Kansas University’s athletic director repeated old themes Thursday, saying he remains focused on helping student-athletes with the transition into adulthood.
Sheahon Zenger spoke at a luncheon hosted by the Lawrence Chamber of Commerce.
He’s a coach at heart, he said, and added that he felt that messages are best sent by reinforcement and reminders, but he did take questions from the audience:
New Arrowhead answer: As with an earlier appearance before a Lawrence Rotary Club, Zenger was asked about the KU-Missouri football game at Arrowhead Stadium.
At the Rotary Club, Zenger said that as of now Kansas Athletics needs the revenue from the game and can’t afford to pull it back to Lawrence.
Thursday, he struck a different tone.
“Everything’s under review,” he said, and asked that he be able to “live through a cycle” before making a decision. He added that he hadn’t even been to the game at Arrowhead yet.
Athletes and social media: One audience member asked whether he had any kind of policy related to athletes’ use of social media sites like Twitter.
“Each coach handles their own teams with that sort of thing,” he said.
At Illinois State, where he previously served as athletic director, he recalled a “phone coach” on the basketball team who was responsible for collecting all the players’ phones when they went on the road. He remembered one incident when a phone vibrated, and some of the players pulled out a second phone to see if it was theirs.
“You can try to stay a step ahead of them,” Zenger said. “But they’re better at it than we are.”

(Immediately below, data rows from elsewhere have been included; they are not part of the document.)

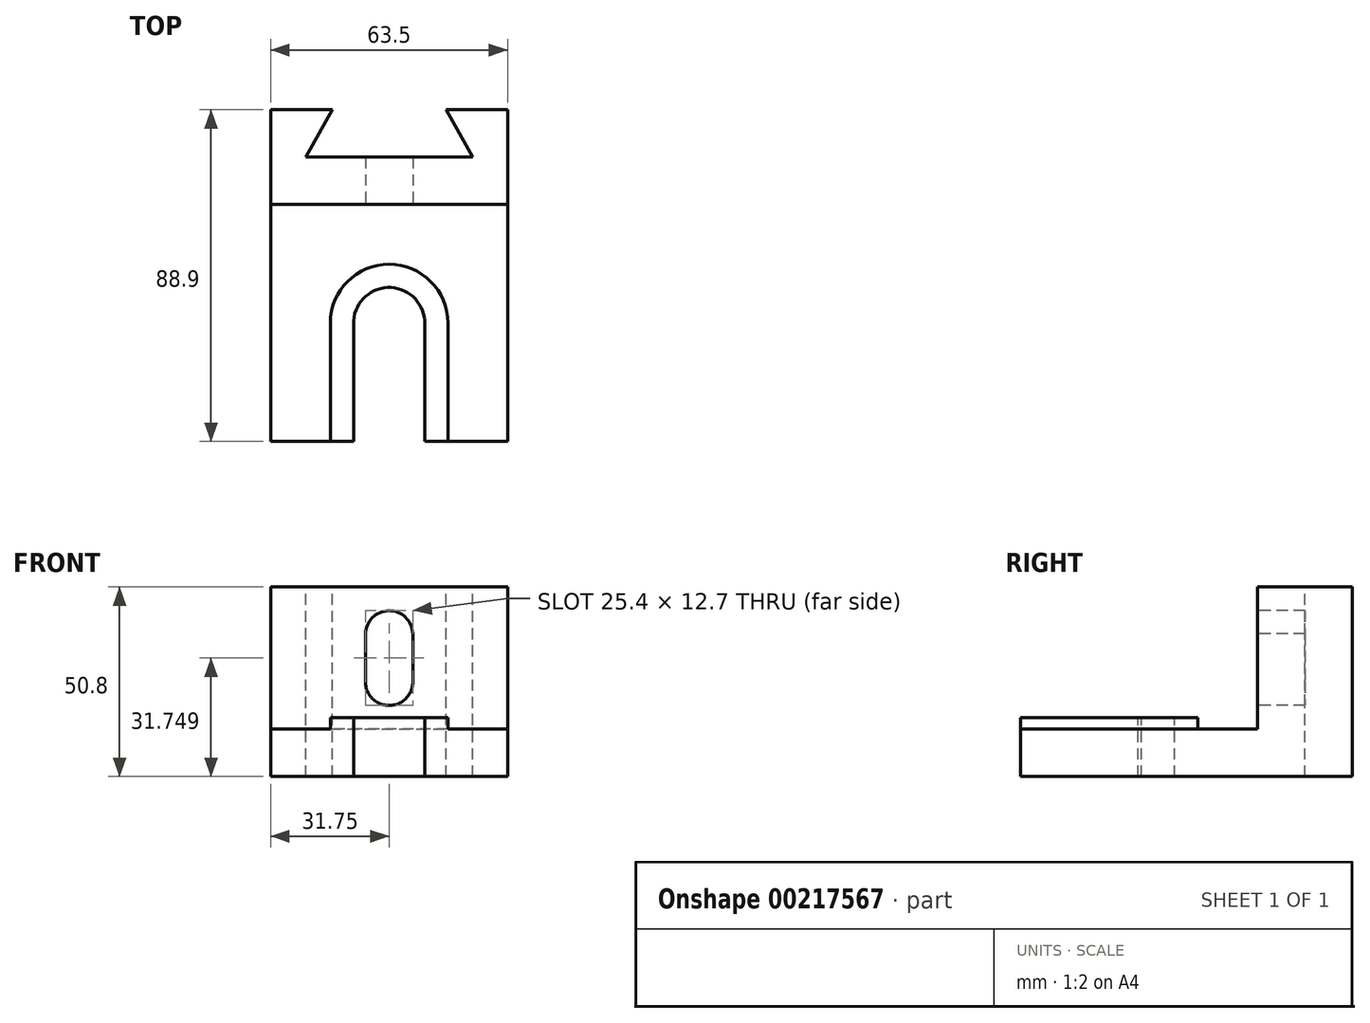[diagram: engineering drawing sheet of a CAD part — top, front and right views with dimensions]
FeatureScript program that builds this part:
annotation { "Feature Type Name" : "Feature", "Feature Type Description" : "" }
export const myFeature = defineFeature(function(context is Context, id is Id, definition is map)
    precondition{}
    {
        {
            var Q0;
            Q0=qCreatedBy(makeId("Front.planeOp"),FACE);
            var sketch = newSketch(context, id + "F0", { "sketchPlane" : qUnion([Q0])});
            skLineSegment(sketch, "E0.bottom", {"start": v(31.75, -25.4) * mm, "end": v(-31.75, -25.4) * mm});
            skLineSegment(sketch, "E0.top", {"start": v(31.75, 25.4) * mm, "end": v(-31.75, 25.4) * mm});
            skLineSegment(sketch, "E0.left", {"start": v(31.75, -25.4) * mm, "end": v(31.75, 25.4) * mm});
            skLineSegment(sketch, "E0.right", {"start": v(-31.75, -25.4) * mm, "end": v(-31.75, 25.4) * mm});
            skPoint(sketch, "E0.middle", {"position": v(0, 0) * mm});
            skSolve(sketch);
        }
        {
            var Q0;
            Q0=makeQuery(id+"F0.imprint","IMPRINT",FACE,{"disambiguationData":[TD([[makeQuery(id+"F0.imprint","IMPRINT",EDGE,{"derivedFrom":sQuery(id+"F0.wireOp",EDGE,"E0.bottom")}),-1.0]])]});
            extrude(context, id + "F1", {"entities" : qUnion([Q0]), "depth" : 88.9 * mm});
        }
        {
            var Q0;
            Q0=makeQuery(id+"F1.opExtrude","SWEPT_FACE",FACE,{"disambiguationData":[OSD([sQuery(id+"F0.wireOp",EDGE,"E0.left")])]});
            var sketch = newSketch(context, id + "F2", { "sketchPlane" : qUnion([Q0])});
            skLineSegment(sketch, "E1", {"start": v(0, -25.4) * mm, "end": v(-25.4, -25.4) * mm});
            skLineSegment(sketch, "E2", {"start": v(-25.4, -12.7) * mm, "end": v(-25.4, 25.4) * mm});
            skLineSegment(sketch, "E3", {"start": v(-25.4, 25.4) * mm, "end": v(0, 25.4) * mm});
            skLineSegment(sketch, "E4", {"start": v(-88.9, -25.4) * mm, "end": v(-88.9, -12.7) * mm});
            skLineSegment(sketch, "E5", {"start": v(-88.9, -12.7) * mm, "end": v(-25.4, -12.7) * mm});
            skSolve(sketch);
        }
        {
            var Q0;
            {var subQ0=sQuery(id+"F2.wireOp",EDGE,"E2");Q0=makeQuery(id+"F2.imprint","IMPRINT",FACE,{"disambiguationData":[TD([[makeQuery(id+"F2.imprint","IMPRINT",EDGE,{"derivedFrom":subQ0}),1.0]])]});}
            extrude(context, id + "F3", {"entities" : qUnion([Q0]), "operationType" : NewBodyOperationType.REMOVE, "endBound" : BoundingType.THROUGH_ALL, "oppositeDirection" : true, "depth" : 25.4 * mm});
        }
        {
            var Q0;
            Q0=makeQuery(id+"F3.boolean.opBoolean","COPY",FACE,{"derivedFrom":makeQuery(id+"F3.opExtrude","SWEPT_FACE",FACE,{"disambiguationData":[OSD([sQuery(id+"F2.wireOp",EDGE,"E5")])]})});
            var sketch = newSketch(context, id + "F4", { "sketchPlane" : qUnion([Q0])});
            skLineSegment(sketch, "E6", {"start": v(31.75, -88.9) * mm, "end": v(0, -88.9) * mm});
            skArc(sketch, "E7", {"start": v(9.52, -57.44) * mm, "mid": v(0.48, -47.64) * mm, "end": v(-9.5, -56.48) * mm});
            skLineSegment(sketch, "E8", {"start": v(-9.5, -56.48) * mm, "end": v(-9.5, -88.9) * mm});
            skLineSegment(sketch, "E9", {"start": v(9.52, -57.44) * mm, "end": v(9.52, -88.9) * mm});
            skLineSegment(sketch, "E10", {"start": v(-9.5, -88.9) * mm, "end": v(9.52, -88.9) * mm});
            skSolve(sketch);
        }
        {
            var Q0;
            Q0=makeQuery(id+"F4.imprint","IMPRINT",FACE,{"disambiguationData":[TD([[makeQuery(id+"F4.imprint","IMPRINT",EDGE,{"derivedFrom":sQuery(id+"F4.wireOp",EDGE,"E7")}),1.0]])]});
            extrude(context, id + "F5", {"entities" : qUnion([Q0]), "operationType" : NewBodyOperationType.REMOVE, "endBound" : BoundingType.THROUGH_ALL, "oppositeDirection" : true, "depth" : 25.4 * mm});
        }
        {
            var Q0;
            Q0=makeQuery(id+"F3.boolean.opBoolean","COPY",FACE,{"derivedFrom":makeQuery(id+"F3.opExtrude","SWEPT_FACE",FACE,{"disambiguationData":[OSD([sQuery(id+"F2.wireOp",EDGE,"E5")])]})});
            var sketch = newSketch(context, id + "F6", { "sketchPlane" : qUnion([Q0])});
            skArc(sketch, "E11", {"start": v(15.75, -57.15) * mm, "mid": v(0, -41.4) * mm, "end": v(-15.75, -57.15) * mm});
            skLineSegment(sketch, "E12", {"start": v(-15.75, -57.15) * mm, "end": v(-15.75, -88.9) * mm});
            skLineSegment(sketch, "E13", {"start": v(15.75, -57.15) * mm, "end": v(15.75, -88.9) * mm});
            skSolve(sketch);
        }
        {
            var Q0;
            Q0=makeQuery(id+"F6.imprint","IMPRINT",FACE,{"disambiguationData":[TD([[makeQuery(id+"F6.imprint","IMPRINT",EDGE,{"derivedFrom":sQuery(id+"F6.wireOp",EDGE,"E11")}),1.0]])]});
            extrude(context, id + "F7", {"entities" : qUnion([Q0]), "operationType" : NewBodyOperationType.ADD, "depth" : 3.05 * mm});
        }
        {
            var Q0;
            Q0=makeQuery(id+"F3.boolean.opBoolean","COPY",FACE,{"derivedFrom":makeQuery(id+"F3.opExtrude","SWEPT_FACE",FACE,{"disambiguationData":[OSD([sQuery(id+"F2.wireOp",EDGE,"E2")])]})});
            var sketch = newSketch(context, id + "F8", { "sketchPlane" : qUnion([Q0])});
            skLineSegment(sketch, "E14", {"start": v(0, 25.4) * mm, "end": v(0, 12.7) * mm});
            skPoint(sketch, "E14.endSnap0", {"position": v(0, 25.4) * mm});
            skArc(sketch, "E15", {"start": v(6.35, 12.93) * mm, "mid": v(-0.11, 19.05) * mm, "end": v(-6.35, 12.7) * mm});
            skLineSegment(sketch, "E16", {"start": v(0, 12.7) * mm, "end": v(0, 0) * mm});
            skArc(sketch, "E17", {"start": v(-6.35, 0) * mm, "mid": v(0, -6.35) * mm, "end": v(6.35, 0) * mm});
            skLineSegment(sketch, "E18", {"start": v(0, 12.7) * mm, "end": v(-6.35, 12.7) * mm});
            skLineSegment(sketch, "E19", {"start": v(-6.35, 12.7) * mm, "end": v(-6.35, 0) * mm});
            skLineSegment(sketch, "E20", {"start": v(6.35, 12.93) * mm, "end": v(6.35, 0) * mm});
            skSolve(sketch);
        }
        {
            var Q0;
            {var subQ1=sQuery(id+"F8.wireOp",EDGE,"E17");Q0=makeQuery(id+"F8.imprint","IMPRINT",FACE,{"disambiguationData":[TD([[makeQuery(id+"F8.imprint","IMPRINT",EDGE,{"derivedFrom":subQ1}),1.0]])]});}
            var Q1;
            {var subQ0=sQuery(id+"F8.wireOp",EDGE,"E18");Q1=makeQuery(id+"F8.imprint","IMPRINT",FACE,{"disambiguationData":[TD([[makeQuery(id+"F8.imprint","IMPRINT",EDGE,{"derivedFrom":subQ0}),-1.0]])]});}
            extrude(context, id + "F9", {"entities" : qUnion([Q0, Q1]), "operationType" : NewBodyOperationType.REMOVE, "endBound" : BoundingType.THROUGH_ALL, "oppositeDirection" : true, "depth" : 25.4 * mm});
        }
        {
            var Q0;
            Q0=makeQuery(id+"F1.opExtrude","SWEPT_FACE",FACE,{"disambiguationData":[OSD([sQuery(id+"F0.wireOp",EDGE,"E0.top")])]});
            var sketch = newSketch(context, id + "F10", { "sketchPlane" : qUnion([Q0])});
            skLineSegment(sketch, "E21", {"start": v(0, 0) * mm, "end": v(0, -12.7) * mm});
            skLineSegment(sketch, "E22", {"start": v(0, -12.7) * mm, "end": v(-22.35, -12.7) * mm});
            skLineSegment(sketch, "E23", {"start": v(0, -12.7) * mm, "end": v(22.35, -12.7) * mm});
            skLineSegment(sketch, "E24", {"start": v(0, 0) * mm, "end": v(15.24, 0) * mm});
            skLineSegment(sketch, "E25", {"start": v(0, 0) * mm, "end": v(-15.24, 0) * mm});
            skLineSegment(sketch, "E26", {"start": v(-22.35, -12.7) * mm, "end": v(-15.24, 0) * mm});
            skLineSegment(sketch, "E27", {"start": v(22.35, -12.7) * mm, "end": v(15.24, 0) * mm});
            skSolve(sketch);
        }
        {
            var Q0;
            Q0=makeQuery(id+"F10.imprint","IMPRINT",FACE,{"disambiguationData":[TD([[makeQuery(id+"F10.imprint","IMPRINT",EDGE,{"derivedFrom":sQuery(id+"F10.wireOp",EDGE,"E21")}),-1.0]])]});
            var Q1;
            Q1=makeQuery(id+"F10.imprint","IMPRINT",FACE,{"disambiguationData":[TD([[makeQuery(id+"F10.imprint","IMPRINT",EDGE,{"derivedFrom":sQuery(id+"F10.wireOp",EDGE,"E21")}),1.0]])]});
            extrude(context, id + "F11", {"entities" : qUnion([Q0, Q1]), "operationType" : NewBodyOperationType.REMOVE, "endBound" : BoundingType.THROUGH_ALL, "oppositeDirection" : true, "depth" : 25.4 * mm});
        }
    });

Team rankings: Zenger was asked about the performance of all athletic teams relative to other schools in the conference. KU was ranked at the bottom of the conference in the Learfield Director’s Cup standings last month.

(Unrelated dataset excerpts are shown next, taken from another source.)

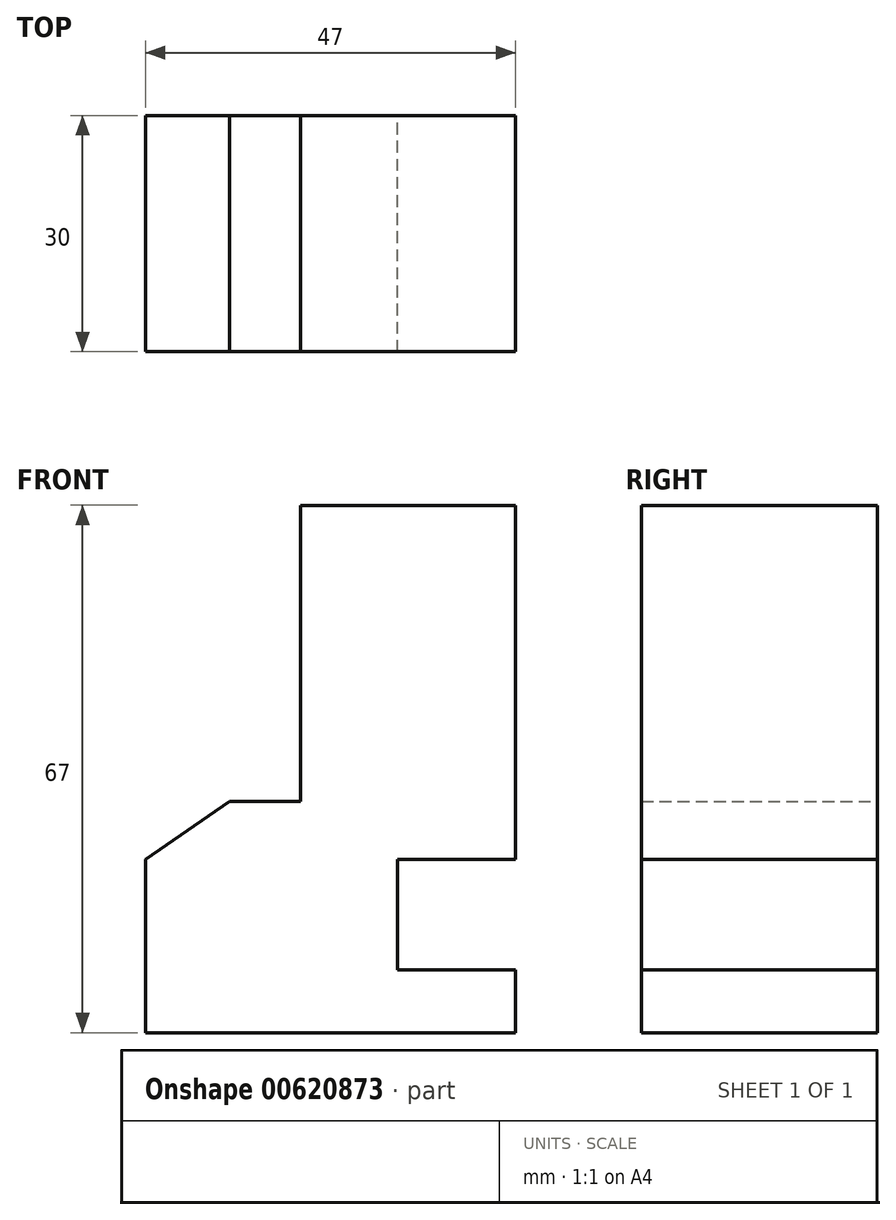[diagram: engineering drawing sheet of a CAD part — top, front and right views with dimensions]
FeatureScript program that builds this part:
annotation { "Feature Type Name" : "Feature", "Feature Type Description" : "" }
export const myFeature = defineFeature(function(context is Context, id is Id, definition is map)
    precondition{}
    {
        {
            var Q0;
            Q0=qCreatedBy(makeId("Front.planeOp"),FACE);
            var sketch = newSketch(context, id + "F0", { "sketchPlane" : qUnion([Q0])});
            skLineSegment(sketch, "E0", {"start": v(-12.31, 28.27) * mm, "end": v(15, 28.27) * mm});
            skLineSegment(sketch, "E1", {"start": v(15, 28.27) * mm, "end": v(15, -16.73) * mm});
            skLineSegment(sketch, "E2", {"start": v(15, -16.73) * mm, "end": v(0, -16.73) * mm});
            skLineSegment(sketch, "E3", {"start": v(0, -16.73) * mm, "end": v(0, -30.73) * mm});
            skLineSegment(sketch, "E4", {"start": v(0, -30.73) * mm, "end": v(15, -30.73) * mm});
            skLineSegment(sketch, "E5", {"start": v(15, -30.73) * mm, "end": v(15, -38.73) * mm});
            skLineSegment(sketch, "E6", {"start": v(15, -38.73) * mm, "end": v(-32, -38.73) * mm});
            skLineSegment(sketch, "E7", {"start": v(-32, -38.73) * mm, "end": v(-32, -16.73) * mm});
            skLineSegment(sketch, "E8", {"start": v(-32, -16.73) * mm, "end": v(-21.31, -9.33) * mm});
            skLineSegment(sketch, "E9", {"start": v(-21.31, -9.33) * mm, "end": v(-12.31, -9.33) * mm});
            skLineSegment(sketch, "E10", {"start": v(-12.31, -9.33) * mm, "end": v(-12.31, 28.27) * mm});
            skSolve(sketch);
        }
        {
            var Q0;
            Q0=makeQuery(id+"F0.imprint","IMPRINT",FACE,{"disambiguationData":[TD([[makeQuery(id+"F0.imprint","IMPRINT",EDGE,{"derivedFrom":sQuery(id+"F0.wireOp",EDGE,"E0")}),-1.0]])]});
            extrude(context, id + "F1", {"entities" : qUnion([Q0]), "depth" : 30 * mm, "offsetDistance" : 25 * mm});
        }
    });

“We need to start improving in every sport,” he said. “Just having Kansas on your chest isn’t good enough.”
The rankings are important, he said, and particularly the rankings among conference teams.
“We’re proud of this place, and we need to earn that pride in all sports,” he said.
Naismith’s rules: There still isn’t a specific plan for the display of James Naismith’s rules of basketball, Zenger said. Alumnus David Booth purchased the document for more than $4 million with the intent of displaying them in Lawrence.
“When we do it, we’ll do it right,” Zenger said.